The US would not be going back to the situation that prevailed on 1 January, 2018, when Trump slammed previous US governments for supporting Pakistan monetarily when Islamabad gave nothing in return except lies and deceit, Sajjanhar added.
He recalls Trump as saying that the “US had foolishly given away more than $33 billion to Pakistan in aid and, in return, Pakistan considered American leaders fools.”
“We won’t come back to that situation. There will be no withdrawal of funding. Though the existing narrative will continue, Pakistan needs to be pressurised on terrorism. The US must not succumb to Pakistan’s lobbying it to back its efforts to get it off the Grey List at the FATF’s Financial Action Task Force review meeting in Beijing this week,” Sajjanhar states.
Insofar as Trump’s suggestion that he was discussing or would be discussing the Kashmir issue with Khan in Davos, Sajjanhar said that from India’s point of view, it needed to be looked at in terms of the positive outcomes of last month’s 2+2 US-India Dialogue in Washington between the foreign and defence ministers of the two countries.

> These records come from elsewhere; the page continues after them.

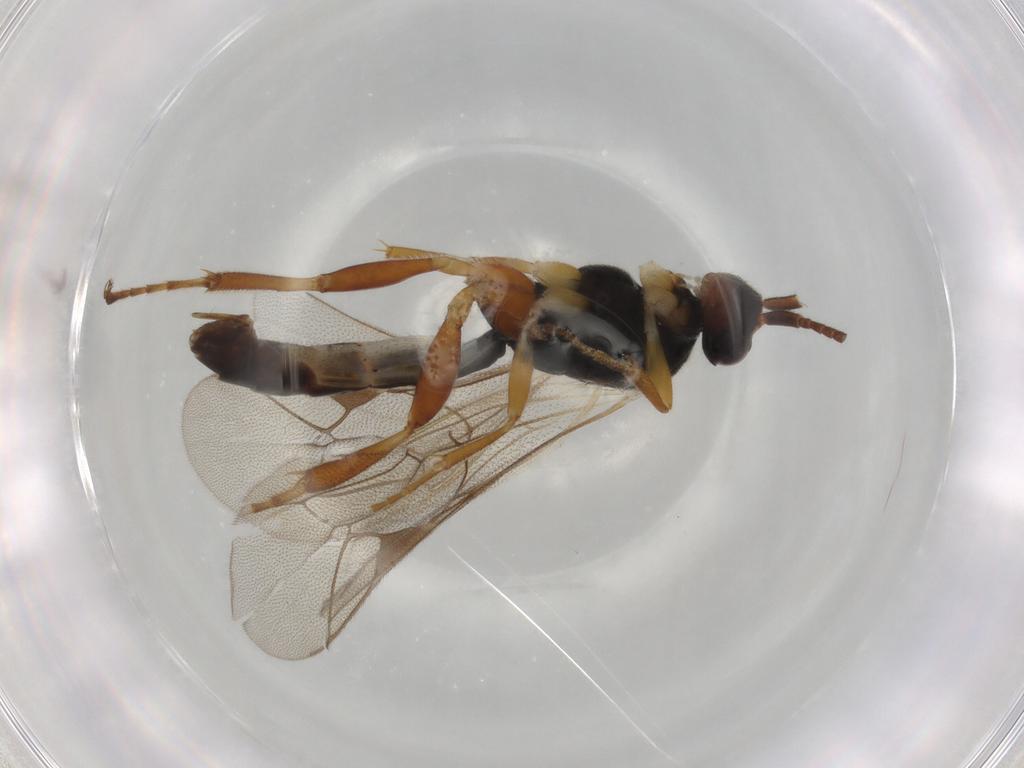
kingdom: Animalia
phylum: Arthropoda
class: Insecta
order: Hymenoptera
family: Ichneumonidae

“We (India) need to impress upon the US that Jammu and Kashmir is peaceful, the situation there is improving and getting better,” the former Indian envoy to Kazakhstan, Switzerland, and Latvia said.
India’s former ambassador to Uzbekistan and Turkey M.K. Bhadrakumar said: “Imran Khan and President Trump have been discussing Kashmir in the past, so in that sense, Trump’s statement is not at all a surprise. This talk of having discussions with Imran on some borders is an enigmatic statement. Trump can't discuss India’s borders with Pakistan just as the US is not in a position to talk about redrawing its borders with Mexico.”
“Redrawing of borders is a preposterous idea. There will be a lack of acceptability. Pakistan will fire all six cylinders to ensure US involvement in Kashmir. In talking with the US, Pakistan has established a linkage between Afghanistan and Kashmir. It has consistently projected to Washington that peace in Afghanistan is inconceivable without resolving the Kashmir issue,” Bhadrakumar added.
On Tuesday, President Trump said that he and Pakistan Prime Minister Khan were “working together on some borders” and discussing the Kashmir issue ahead of Trump's likely visit to India in February.
“We're working together on some borders, and we're talking about Kashmir and the relation to what's going on with Pakistan and India. And if we can help, we certainly will be helping. And we've been watching that and following it very, very closely,” Trump said.
“For us, in Pakistan, it (India) is a big issue. And, of course, we always hope that the US will play its part in resolving it because no other country can,” the Pakistan prime minister said.
Relations between India and Pakistan have worsened after New Delhi abrogated Article 370 in early August, revoking Jammu and Kashmir’s decades old temporary special status and later dividing it into two federally administered territories in October.
Since the abrogation of Kashmir's special status, Pakistan has been on a diplomatic offensive, alleging human rights violations in the region by India - which India has strongly denied.